Il suffit d’entendre ce nom une seule fois pour qu’il reste dans un coin de la tête : Corniot. C’est pas banal. Un peu rugueux à l’oreille, presque affectueux dans son étrangeté. Mais pourquoi diable nommer un chien “Corniot” ? C’est pas exactement Médor ou Rex, hein ?
Allez, on creuse un peu l’histoire, les origines, et surtout les petites anecdotes croustillantes autour de ce sobriquet bien de chez nous.
Un nom qui sent le coin du village
“Corniot”, ça sent bon le patois, les conversations sur un banc à l’ombre d’un tilleul, et les histoires qu’on se raconte entre deux pastis.
Le mot viendrait de “corniaud”, terme un peu ancien mais encore bien vivant dans certaines régions. On le trouve souvent dans les campagnes, les bourgs, là où les mots ont une âme. “Corniaud”, c’était le chien qu’on ne pouvait pas classer, celui qui n’avait pas de papiers, pas de pedigree, mais un bon fond. Un chien de bistrot, de ferme, ou de quartier.
Étymologiquement, certains avancent que le mot viendrait de “corne”, dans le sens de “coin”. En clair : le chien né au coin d’une ruelle, d’un chemin, d’un champ. Pas un chien de salon, mais un chien du monde réel, fait à la va-vite, mais avec du cœur.
Corniot, ce n’est pas qu’un mot. C’est un personnage.
Il y a toujours eu un Corniot quelque part. Dans chaque village, chaque quartier. Un chien qu’on ne regarde pas vraiment au début, puis qu’on finit par connaître mieux que son voisin.
À Charlieu, par exemple — et ce n’est qu’un exemple — y’avait un Corniot pas bien grand, tout ébouriffé, qui suivait les gamins à l’école le matin, puis les papys à la pétanque l’après-midi. Il dormait parfois devant la mairie, parfois devant la boulangerie. Et il répondait à tout sauf à son nom.
On ne savait pas trop d’où il venait. Ni à qui il appartenait. Peut-être à tout le monde, ou à personne. Un vrai chien du peuple.
Il n’avait pas de race ? Justement, c’est ça qui le rendait unique.
Pas de collier. Pas de niche attitrée. Mais une présence, un regard, une façon de trottiner qui faisait sourire les passants. Un jour, il a même bloqué une procession en s’allongeant pile au milieu de la route. Corniot n’était pas pressé.

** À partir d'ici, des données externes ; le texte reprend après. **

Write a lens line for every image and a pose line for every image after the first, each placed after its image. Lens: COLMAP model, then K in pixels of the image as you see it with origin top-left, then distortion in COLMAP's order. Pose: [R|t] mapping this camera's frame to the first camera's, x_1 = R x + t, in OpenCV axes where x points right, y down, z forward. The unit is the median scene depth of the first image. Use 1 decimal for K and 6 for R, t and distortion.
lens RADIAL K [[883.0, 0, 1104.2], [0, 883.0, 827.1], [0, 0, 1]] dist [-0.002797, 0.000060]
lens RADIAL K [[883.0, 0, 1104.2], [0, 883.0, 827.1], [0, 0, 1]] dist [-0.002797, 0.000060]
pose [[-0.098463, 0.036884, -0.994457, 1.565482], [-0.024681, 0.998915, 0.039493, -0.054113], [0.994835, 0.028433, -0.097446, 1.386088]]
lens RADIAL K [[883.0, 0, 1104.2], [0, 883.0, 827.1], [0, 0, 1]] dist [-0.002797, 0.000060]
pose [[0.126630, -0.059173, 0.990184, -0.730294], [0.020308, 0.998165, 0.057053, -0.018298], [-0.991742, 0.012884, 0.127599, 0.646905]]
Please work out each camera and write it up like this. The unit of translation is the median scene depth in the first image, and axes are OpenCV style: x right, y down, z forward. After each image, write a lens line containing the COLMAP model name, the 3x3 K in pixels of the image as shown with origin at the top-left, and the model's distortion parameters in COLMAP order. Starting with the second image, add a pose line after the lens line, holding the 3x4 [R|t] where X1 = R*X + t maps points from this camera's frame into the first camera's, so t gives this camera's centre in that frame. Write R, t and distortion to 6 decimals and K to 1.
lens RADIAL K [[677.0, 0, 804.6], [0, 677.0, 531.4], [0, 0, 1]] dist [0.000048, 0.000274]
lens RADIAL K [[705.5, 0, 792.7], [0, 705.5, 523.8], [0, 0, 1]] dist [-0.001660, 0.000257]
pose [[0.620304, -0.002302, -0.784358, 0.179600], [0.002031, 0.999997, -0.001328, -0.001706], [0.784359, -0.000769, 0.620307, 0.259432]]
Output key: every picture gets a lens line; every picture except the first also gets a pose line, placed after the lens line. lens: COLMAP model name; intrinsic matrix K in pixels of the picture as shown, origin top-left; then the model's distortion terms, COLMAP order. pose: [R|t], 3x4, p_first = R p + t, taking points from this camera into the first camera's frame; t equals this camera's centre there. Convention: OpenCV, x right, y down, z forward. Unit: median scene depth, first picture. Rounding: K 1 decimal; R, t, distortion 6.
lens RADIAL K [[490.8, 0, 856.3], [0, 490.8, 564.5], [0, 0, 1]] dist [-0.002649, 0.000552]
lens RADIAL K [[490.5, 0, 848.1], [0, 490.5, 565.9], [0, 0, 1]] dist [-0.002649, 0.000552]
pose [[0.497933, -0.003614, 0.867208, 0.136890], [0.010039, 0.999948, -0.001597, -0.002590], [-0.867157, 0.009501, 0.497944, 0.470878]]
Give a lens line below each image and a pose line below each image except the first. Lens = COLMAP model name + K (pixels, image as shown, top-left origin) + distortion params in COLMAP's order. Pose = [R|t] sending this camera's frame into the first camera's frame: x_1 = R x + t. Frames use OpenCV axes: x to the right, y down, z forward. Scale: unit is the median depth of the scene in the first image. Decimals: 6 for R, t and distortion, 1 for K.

Pourquoi ce nom reste ? Parce qu’il claque. Et qu’il colle à la peau.
“Corniot”, c’est un mot qui vit. Qui sonne comme un surnom qu’on donne avec un mélange de tendresse et de moquerie. Un peu comme quand on appelle un grand costaud “Minus” ou un petit nerveux “Le calme”.
Ce nom, il évoque tout un imaginaire. Celui des chiens de rien du tout mais de tout le monde. Celui des bêtes sans étiquette, sans racine bien définie, mais avec une vraie personnalité.
Et puis avouons-le : ça fait marrer les enfants. Et parfois les adultes aussi.
Un nom, une mémoire collective
Corniot, c’est pas juste un chien. C’est un souvenir. Une voix. Une silhouette qui traverse une place en zigzaguant entre les jambes. Un nom comme ça, on l’oublie pas. Il fait partie du décor. Du folklore, presque.
C’est le genre de nom qui fait dire : “Tu te rappelles de Corniot ?” Même vingt ans plus tard.
Conclusion : Corniot, ce héros de l’ombre
Alors voilà. Si on appelle ce chien “Corniot”, ce n’est pas par hasard. C’est un héritage de mots simples, de vie de village, de chiens pas parfaits mais parfaitement à leur place.
Pas besoin de pedigree pour laisser une trace. Parfois, un nom suffit. Et si vous aussi, vous avez connu un Corniot dans votre rue, votre quartier ou votre enfance… racontez ! Ces histoires-là, c’est du patrimoine.